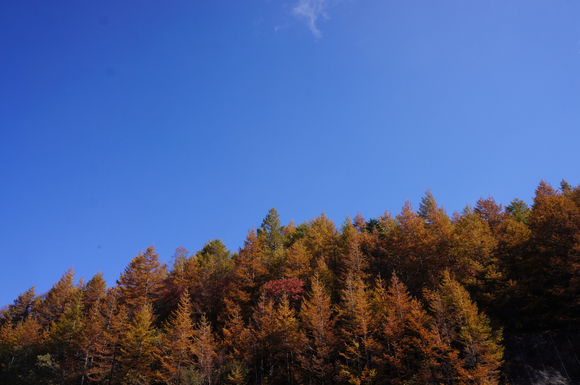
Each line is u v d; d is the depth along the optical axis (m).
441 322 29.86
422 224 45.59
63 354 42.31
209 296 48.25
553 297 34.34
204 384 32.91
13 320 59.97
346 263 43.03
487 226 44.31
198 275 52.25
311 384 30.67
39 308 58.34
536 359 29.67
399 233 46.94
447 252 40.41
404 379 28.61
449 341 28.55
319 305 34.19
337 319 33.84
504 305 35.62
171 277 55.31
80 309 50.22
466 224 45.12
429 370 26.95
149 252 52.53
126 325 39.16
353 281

==

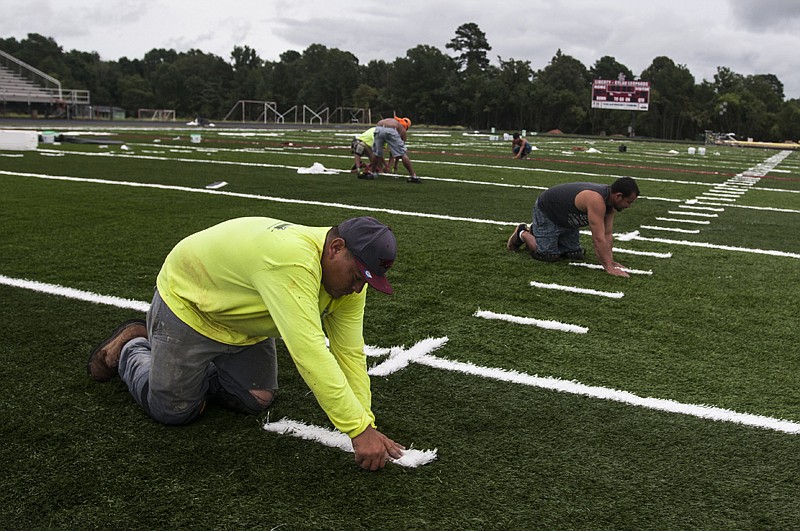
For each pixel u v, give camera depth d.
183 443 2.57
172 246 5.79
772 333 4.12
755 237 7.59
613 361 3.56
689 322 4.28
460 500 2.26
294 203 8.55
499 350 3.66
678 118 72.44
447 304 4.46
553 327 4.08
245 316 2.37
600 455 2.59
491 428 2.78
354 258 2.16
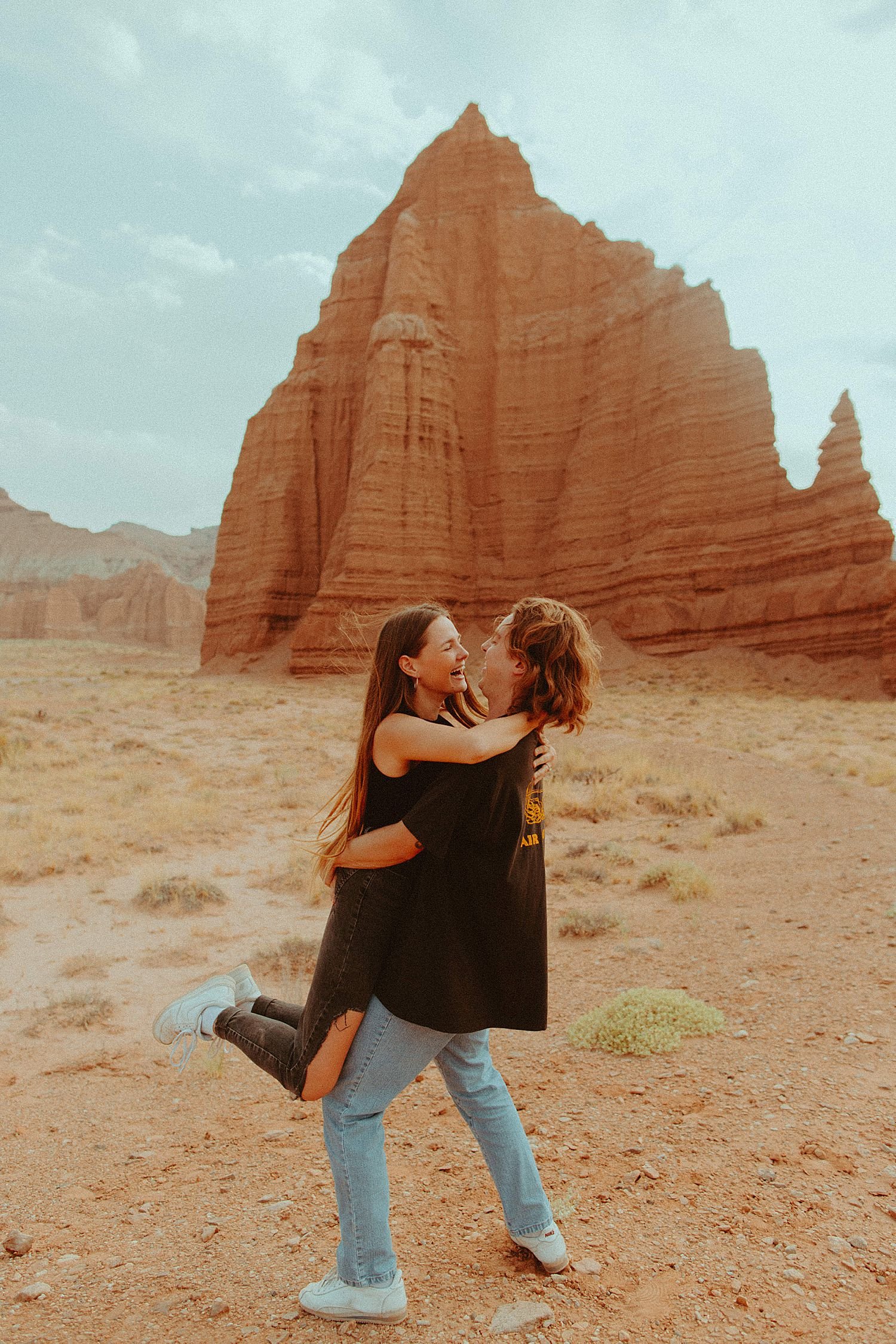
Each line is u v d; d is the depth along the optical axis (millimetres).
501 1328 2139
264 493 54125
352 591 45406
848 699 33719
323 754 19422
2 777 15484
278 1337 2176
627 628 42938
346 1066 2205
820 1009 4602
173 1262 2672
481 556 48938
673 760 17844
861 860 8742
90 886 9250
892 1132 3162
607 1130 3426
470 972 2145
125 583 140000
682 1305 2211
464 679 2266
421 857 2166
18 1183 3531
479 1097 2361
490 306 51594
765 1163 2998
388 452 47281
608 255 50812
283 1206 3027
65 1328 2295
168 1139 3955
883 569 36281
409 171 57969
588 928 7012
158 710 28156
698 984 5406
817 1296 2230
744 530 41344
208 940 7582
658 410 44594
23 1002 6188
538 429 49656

Problem: Copy out the range of lines above starting at the line with "209 296 48.25" and ending at the line with "126 325 39.16", exactly and including both.

Written answer:
209 296 48.25
553 297 34.34
204 384 32.91
13 320 59.97
346 263 43.03
487 226 44.31
198 275 52.25
311 384 30.67
39 308 58.34
536 359 29.67
399 233 46.94
447 252 40.41
404 379 28.61
449 341 28.55
319 305 34.19
337 319 33.84
504 305 35.62
171 277 55.31
80 309 50.22
466 224 45.12
429 370 26.95
149 252 52.53
126 325 39.16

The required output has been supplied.